Le prix du Bitcoin a ouvert aujourd'hui à 74 335 $, en baisse de 1,6% sur 24 heures, a rapporté Yahoo Finance, l'actif ayant absorbé l'escalade iranienne du week-end significativement mieux que le pétrole, qui a bondi de plus de 5%, et les actions européennes, qui ont chuté de plus de 1%.
Le prix du Bitcoin (BTC) est aujourd'hui attentivement surveillé pour ce qu'il révèle du changement structurel dans la manière dont les cryptos absorbent les titres liés à la guerre en Iran. CoinDesk a noté lundi que le BTC s'était « montré plus résilient que le pétrole et les actions face à la dernière flambée liée à l'Iran ». Le Brent a bondi de plus de 5%. Les contrats à terme sur le S&P 500 ont chuté de 0,5%. Les contrats à terme sur le Dow Jones ont baissé d'environ 450 points. Le Bitcoin a reculé de 1,6% à 74 335 $.
L'Ethereum s'est négocié près de 2 310 $, en baisse de moins de 1% sur 24 heures, maintenant le niveau qu'il avait retrouvé après l'annonce du cessez-le-feu du 8 avril. Lorsque l'Iran a d'abord fermé le détroit d'Ormuz fin février, le Bitcoin est tombé dans la fourchette basse des 60 000 $ aux côtés de tous les autres actifs à risque. Le même événement se reproduisant maintenant, près de 50 jours après le début du conflit, ne produit qu'une fraction de ce recul.
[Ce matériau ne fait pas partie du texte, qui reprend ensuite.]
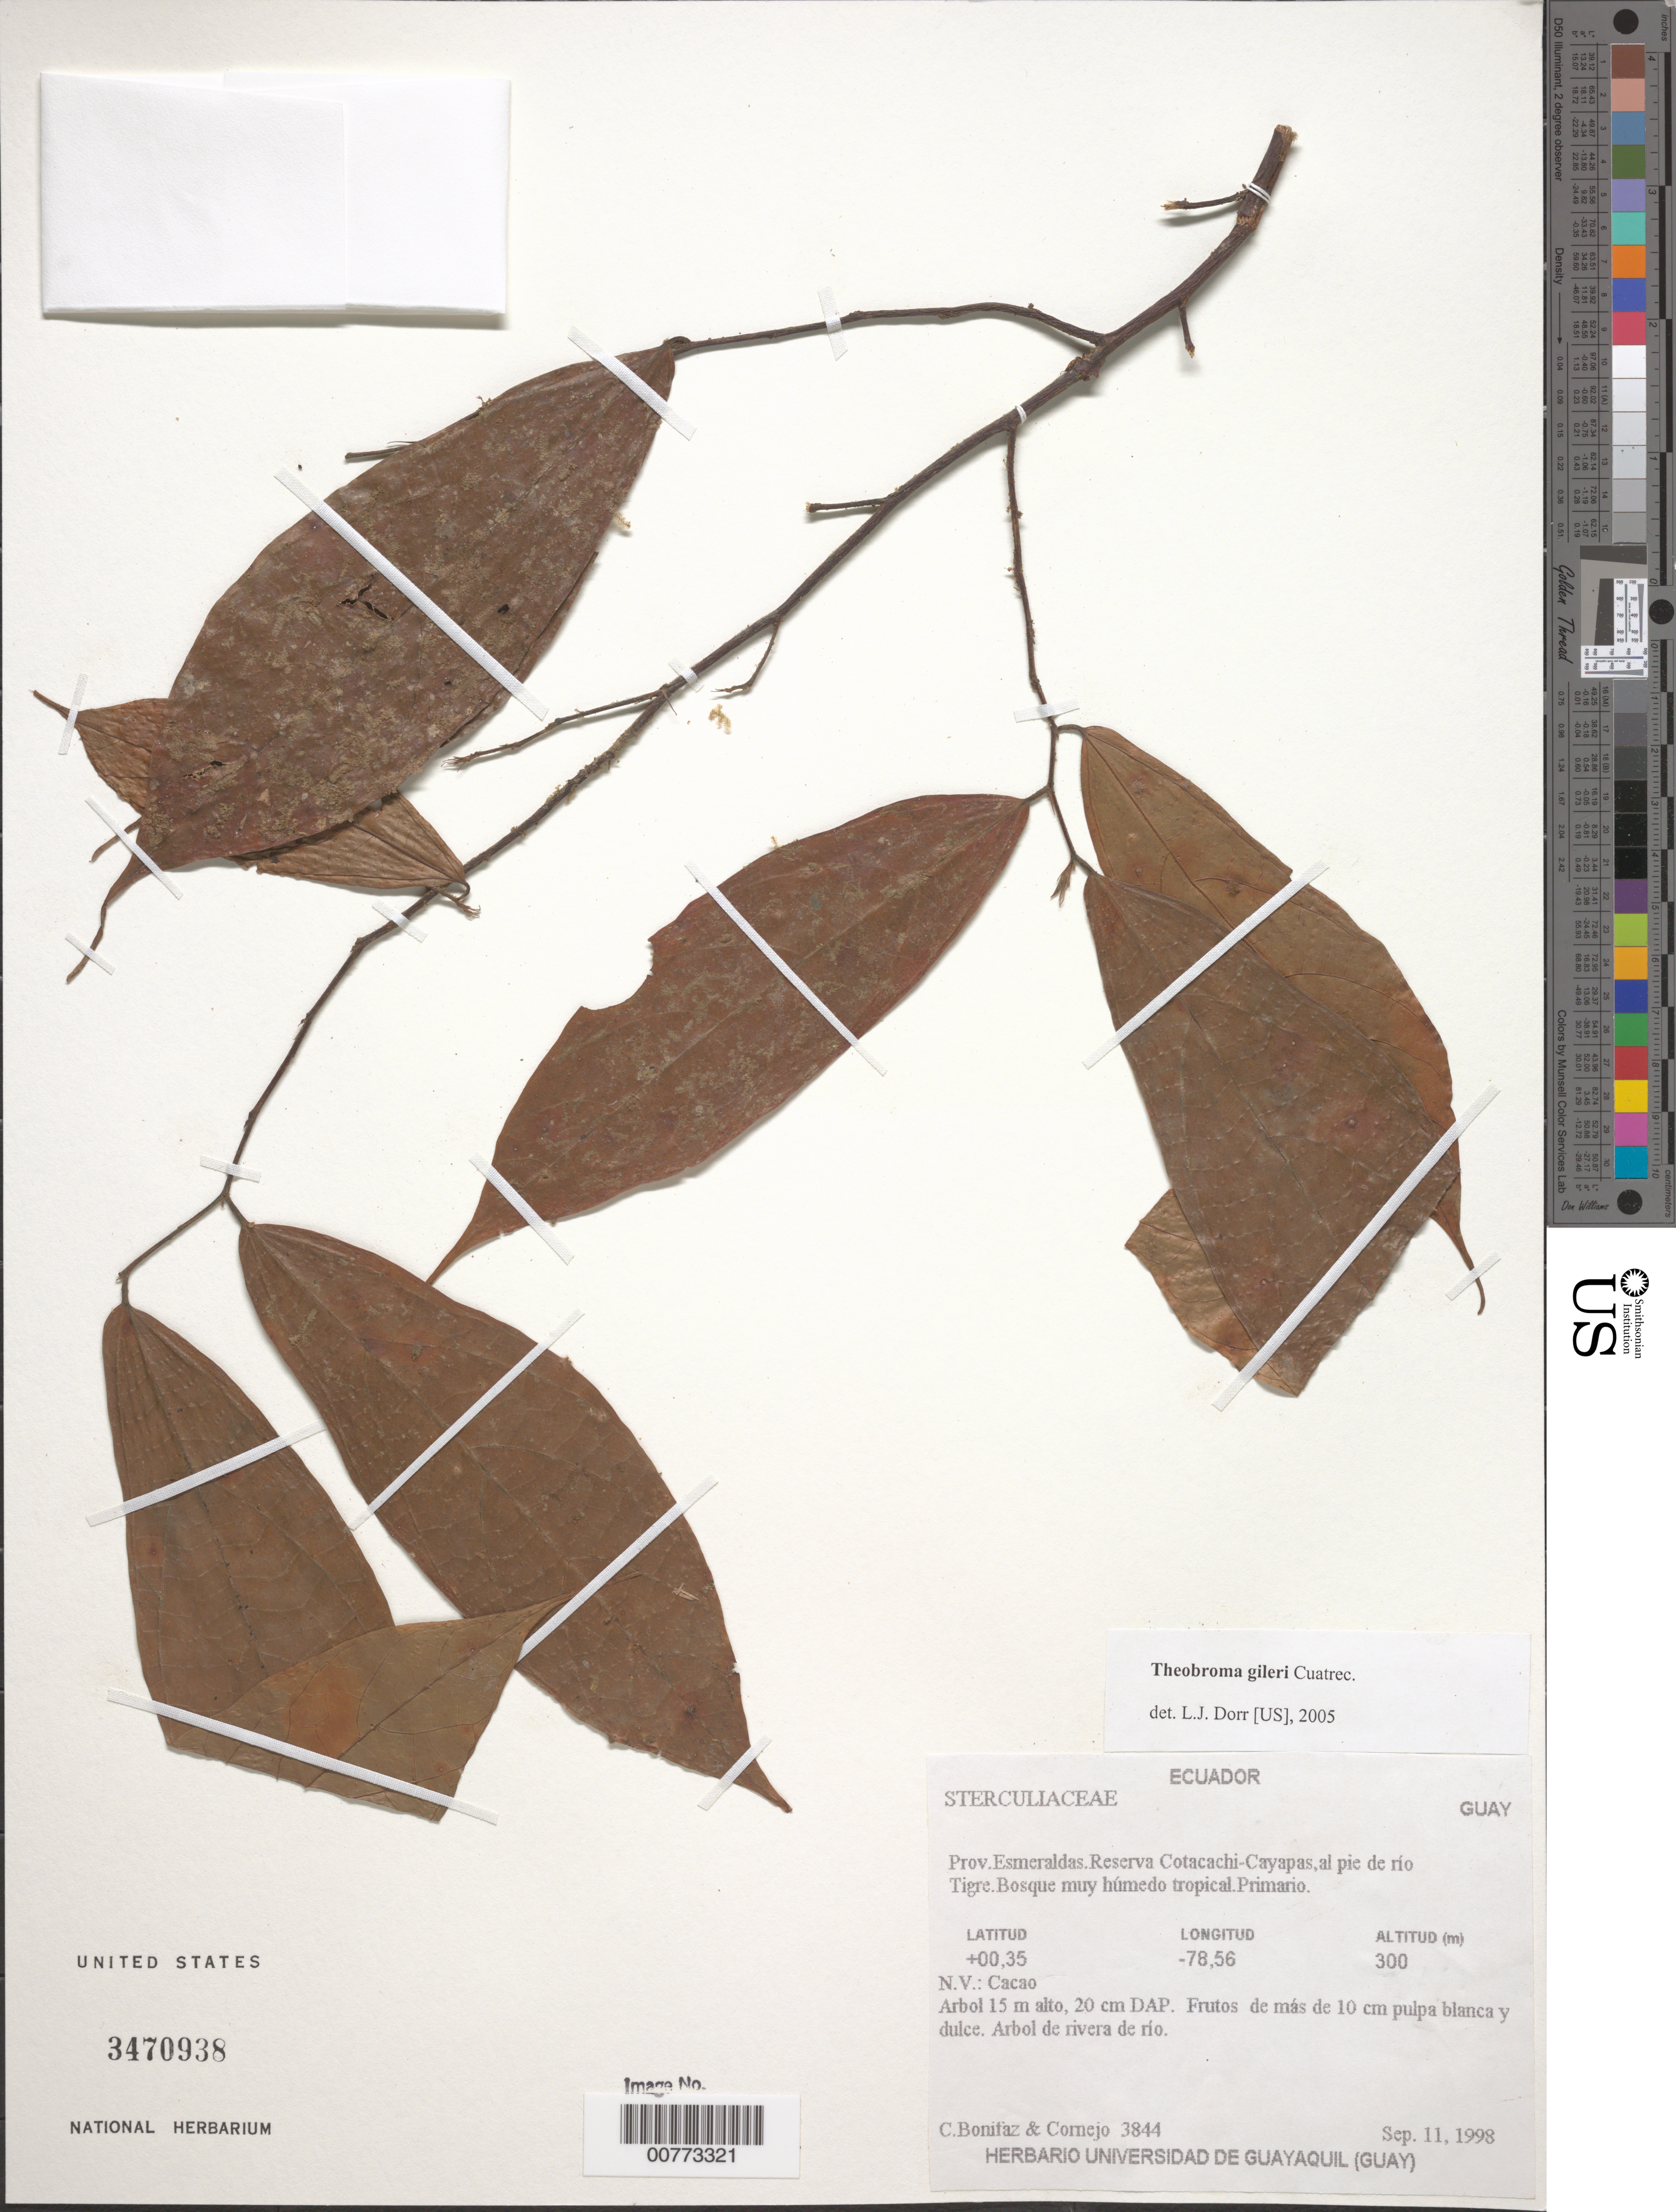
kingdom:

La semaine dernière, les ETF Bitcoin au comptant ont attiré près de 597 millions de dollars d'entrées sur deux jours grâce aux espoirs de cessez-le-feu, selon les données de SoSoValue. Cette demande ne s'est pas évaporée lorsque le cessez-le-feu a commencé à se déliter samedi. Strategy a ajouté 34 164 bitcoins pour 2,54 milliards de dollars, son troisième plus gros achat unique enregistré. La combinaison des achats continus d'ETF et de l'accumulation institutionnelle signifie que la vente liée aux titres iraniens est absorbée avant d'atteindre une profondeur significative sur les marchés spot.
Le schéma est visible tout au long de la chronologie du conflit. La fermeture d'Ormuz en février a fait chuter le BTC d'environ 15 000 $. Des escalades comparables produisent maintenant des mouvements de 3 000 à 4 000 $. Chaque choc iranien successif produit un recul plus faible, reflétant le plancher de demande institutionnelle qui s'est construit continuellement grâce aux entrées d'ETF depuis janvier 2024.
L'Ethereum, à 2 310 $, se maintient au-dessus du niveau de 2 200 $ qu'il a retrouvé après l'annonce du cessez-le-feu du 8 avril, bien qu'il reste en dessous du pic de 2 440 $ brièvement atteint vendredi lorsque Ormuz a été déclaré ouvert. L'écart de 130 $ entre le plus haut de vendredi et le prix de lundi représente la prime de cessez-le-feu qui s'est depuis résorbée.
Le schéma de violation du cessez-le-feu sur six semaines montre que les marchés des cryptos intègrent rapidement chaque escalade mais abandonnent rarement tous les gains précédents, car les traders intègrent simultanément une résolution éventuelle. Le support clé du Bitcoin se situe entre 73 000 $ et 74 000 $, où les entrées d'ETF se sont accélérées la semaine dernière et où les acheteurs institutionnels devraient défendre les prix au comptant si les ventes reprennent.
L'expiration du cessez-le-feu du 22 avril est désormais dans deux jours, sans confirmation d'une délégation iranienne pour les pourparlers au Pakistan. Une prolongation du cessez-le-feu ou un accord de dernière minute reproduirait probablement le modèle du 8 avril : le pétrole chutant de 13% et le BTC bondissant à 72 700 $ quelques heures après l'annonce initiale.
Un effondrement complet des négociations avec une reprise des frappes mettrait à l'épreuve la tenue du plancher de demande institutionnelle en dessous de 70 000 $, le niveau que les analystes ont identifié comme support structurel d'avant-conflit. Le comportement du Bitcoin à ce niveau, qu'il tienne ou qu'il cède, indiquera aux marchés si ce plancher est authentique ou s'il est le produit d'un sentiment spécifique au cessez-le-feu qui ne survit pas à un retour aux hostilités ouvertes.